Op grond van artikel 54.2, sub a, van de planregels mag het gebruik van grond en bouwwerken dat bestond op het tijdstip van inwerkingtreding van het bestemmingsplan en hiermee in strijd is, worden voortgezet, behoudens voor zover uit de Richtlijn 79/409/EEG en 92/43/EEG van de Raad van de Europese Gemeenschappen van 2 april 1979 inzake het behoud van de vogelstand onderscheidenlijk van 21 mei 1992 inzake de instandhouding van de natuurlijke habitats en de wilde flora en fauna beperkingen voortvloeien ten aanzien van ten tijde van de inwerkingtreding van het bestemmingsplan bestaand gebruik.
Op grond van artikel 54.2, sub b, van de planregels is het verboden het met het bestemmingsplan strijdige gebruik, bedoeld in sub a, te veranderen of te laten veranderen in een ander met dat plan strijdig gebruik, tenzij door deze verandering de afwijking naar aard en omvang wordt verkleind.

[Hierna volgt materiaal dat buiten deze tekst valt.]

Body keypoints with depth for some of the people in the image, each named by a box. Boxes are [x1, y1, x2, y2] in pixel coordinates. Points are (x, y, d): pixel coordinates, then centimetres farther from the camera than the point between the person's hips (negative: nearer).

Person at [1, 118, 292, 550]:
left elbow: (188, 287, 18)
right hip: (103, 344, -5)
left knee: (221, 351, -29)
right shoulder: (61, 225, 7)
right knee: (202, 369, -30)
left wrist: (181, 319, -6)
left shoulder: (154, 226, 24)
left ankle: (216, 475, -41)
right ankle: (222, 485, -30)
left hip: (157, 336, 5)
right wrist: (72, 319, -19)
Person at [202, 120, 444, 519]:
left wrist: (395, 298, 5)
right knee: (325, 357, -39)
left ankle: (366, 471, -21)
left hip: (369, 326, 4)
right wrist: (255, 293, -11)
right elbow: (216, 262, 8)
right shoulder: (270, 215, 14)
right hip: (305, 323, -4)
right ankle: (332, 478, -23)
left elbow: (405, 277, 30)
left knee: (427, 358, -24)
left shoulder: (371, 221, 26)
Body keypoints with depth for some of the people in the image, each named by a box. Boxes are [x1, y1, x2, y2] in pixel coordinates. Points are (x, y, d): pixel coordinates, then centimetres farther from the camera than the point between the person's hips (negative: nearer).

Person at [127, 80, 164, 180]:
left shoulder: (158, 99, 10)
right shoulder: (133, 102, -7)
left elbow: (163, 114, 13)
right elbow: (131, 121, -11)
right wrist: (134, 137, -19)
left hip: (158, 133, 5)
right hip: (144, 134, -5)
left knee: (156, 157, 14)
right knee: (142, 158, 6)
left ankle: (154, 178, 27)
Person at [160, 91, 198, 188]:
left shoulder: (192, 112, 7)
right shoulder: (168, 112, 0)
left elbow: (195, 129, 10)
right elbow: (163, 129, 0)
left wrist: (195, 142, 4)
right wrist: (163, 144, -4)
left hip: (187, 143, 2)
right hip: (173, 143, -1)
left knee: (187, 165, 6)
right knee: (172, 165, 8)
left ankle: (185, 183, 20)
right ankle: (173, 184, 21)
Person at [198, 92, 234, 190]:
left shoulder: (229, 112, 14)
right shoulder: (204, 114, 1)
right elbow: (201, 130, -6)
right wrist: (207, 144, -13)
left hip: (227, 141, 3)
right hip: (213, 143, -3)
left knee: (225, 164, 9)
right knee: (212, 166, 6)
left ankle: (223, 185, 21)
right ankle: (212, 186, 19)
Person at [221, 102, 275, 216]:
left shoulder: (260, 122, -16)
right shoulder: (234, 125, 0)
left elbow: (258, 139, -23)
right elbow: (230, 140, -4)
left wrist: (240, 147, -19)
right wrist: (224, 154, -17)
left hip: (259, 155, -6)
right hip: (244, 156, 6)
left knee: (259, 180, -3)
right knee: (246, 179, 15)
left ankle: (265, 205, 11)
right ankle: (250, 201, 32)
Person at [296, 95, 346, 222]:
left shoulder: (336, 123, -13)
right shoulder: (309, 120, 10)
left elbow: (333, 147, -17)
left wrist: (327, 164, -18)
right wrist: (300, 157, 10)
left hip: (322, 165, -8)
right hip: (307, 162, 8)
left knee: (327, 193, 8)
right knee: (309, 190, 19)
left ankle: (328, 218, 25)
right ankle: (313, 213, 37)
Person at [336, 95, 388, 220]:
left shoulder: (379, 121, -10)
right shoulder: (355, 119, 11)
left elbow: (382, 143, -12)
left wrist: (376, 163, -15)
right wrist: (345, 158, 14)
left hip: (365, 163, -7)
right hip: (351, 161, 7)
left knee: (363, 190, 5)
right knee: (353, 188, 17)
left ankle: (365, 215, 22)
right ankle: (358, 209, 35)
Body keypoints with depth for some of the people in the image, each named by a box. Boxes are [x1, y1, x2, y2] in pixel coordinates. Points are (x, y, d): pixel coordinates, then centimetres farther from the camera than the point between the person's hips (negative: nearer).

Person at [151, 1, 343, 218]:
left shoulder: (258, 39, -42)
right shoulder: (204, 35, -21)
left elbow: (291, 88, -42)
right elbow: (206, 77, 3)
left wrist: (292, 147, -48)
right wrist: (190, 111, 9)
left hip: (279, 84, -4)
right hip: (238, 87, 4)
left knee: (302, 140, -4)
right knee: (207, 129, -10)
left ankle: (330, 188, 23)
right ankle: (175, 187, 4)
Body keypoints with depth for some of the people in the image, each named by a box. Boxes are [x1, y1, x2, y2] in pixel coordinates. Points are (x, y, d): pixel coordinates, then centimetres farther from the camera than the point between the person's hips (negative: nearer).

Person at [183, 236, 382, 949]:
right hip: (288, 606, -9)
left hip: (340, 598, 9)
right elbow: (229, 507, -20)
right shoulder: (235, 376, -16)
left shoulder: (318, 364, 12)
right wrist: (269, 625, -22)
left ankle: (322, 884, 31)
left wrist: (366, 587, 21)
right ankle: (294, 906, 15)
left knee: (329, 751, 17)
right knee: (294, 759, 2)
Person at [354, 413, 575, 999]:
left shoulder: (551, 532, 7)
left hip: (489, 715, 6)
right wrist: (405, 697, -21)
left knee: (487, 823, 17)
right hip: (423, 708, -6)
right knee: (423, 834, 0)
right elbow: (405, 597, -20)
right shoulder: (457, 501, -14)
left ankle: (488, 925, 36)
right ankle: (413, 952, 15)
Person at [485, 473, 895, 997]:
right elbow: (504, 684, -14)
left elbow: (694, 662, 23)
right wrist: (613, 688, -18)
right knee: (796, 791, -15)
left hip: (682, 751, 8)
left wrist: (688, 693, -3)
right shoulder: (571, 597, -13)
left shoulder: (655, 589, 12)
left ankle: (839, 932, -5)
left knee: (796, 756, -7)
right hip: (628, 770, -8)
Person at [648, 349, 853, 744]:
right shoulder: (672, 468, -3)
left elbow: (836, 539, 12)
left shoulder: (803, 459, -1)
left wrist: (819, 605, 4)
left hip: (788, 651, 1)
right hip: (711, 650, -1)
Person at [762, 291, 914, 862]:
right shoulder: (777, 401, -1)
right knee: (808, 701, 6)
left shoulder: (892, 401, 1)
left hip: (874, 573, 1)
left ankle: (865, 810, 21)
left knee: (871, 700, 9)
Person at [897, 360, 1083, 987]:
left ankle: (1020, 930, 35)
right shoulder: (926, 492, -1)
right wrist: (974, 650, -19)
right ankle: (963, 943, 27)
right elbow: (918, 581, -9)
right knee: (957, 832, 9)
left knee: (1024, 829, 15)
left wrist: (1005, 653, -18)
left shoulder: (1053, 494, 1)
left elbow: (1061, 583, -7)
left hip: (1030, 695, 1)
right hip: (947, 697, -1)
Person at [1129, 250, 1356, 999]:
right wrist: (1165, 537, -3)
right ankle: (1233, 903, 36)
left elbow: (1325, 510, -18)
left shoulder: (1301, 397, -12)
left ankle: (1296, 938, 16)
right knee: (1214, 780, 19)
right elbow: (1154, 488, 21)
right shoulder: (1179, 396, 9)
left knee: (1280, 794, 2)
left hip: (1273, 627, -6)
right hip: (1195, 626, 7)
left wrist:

Op grond van artikel 54.2, sub c, van de planregels is het verboden, indien het gebruik, bedoeld in sub a, na de inwerkingtreding van het plan voor een periode langer dan een jaar wordt onderbroken, dit gebruik daarna te hervatten of te laten hervatten.
Op grond van artikel 54.2, sub d, van de planregels is het bepaalde in sub a niet van toepassing op gebruik dat reeds in strijd was met het voorheen geldende bestemmingsplan, daaronder begrepen de overgangsbepaling van dat plan.